What is the number of lines in the data below that contain "techniques"? Answer with that number and no other words.

## Items listed in a dataset

────────

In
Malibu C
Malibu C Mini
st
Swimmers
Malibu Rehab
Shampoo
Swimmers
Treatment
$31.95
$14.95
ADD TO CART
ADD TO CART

────────

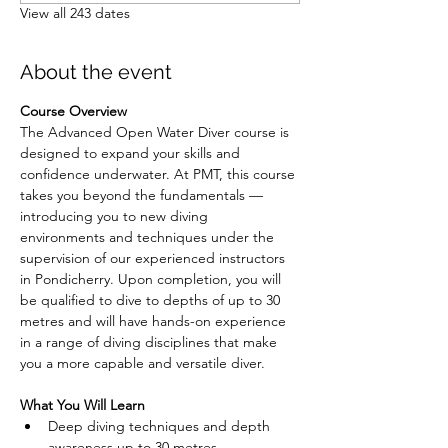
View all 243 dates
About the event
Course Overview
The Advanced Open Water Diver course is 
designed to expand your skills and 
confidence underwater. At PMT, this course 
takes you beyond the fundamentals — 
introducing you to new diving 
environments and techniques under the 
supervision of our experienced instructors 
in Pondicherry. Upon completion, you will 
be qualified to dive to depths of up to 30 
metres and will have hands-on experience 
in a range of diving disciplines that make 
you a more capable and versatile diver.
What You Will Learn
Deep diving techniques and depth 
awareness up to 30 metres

────────

## Exercise result
2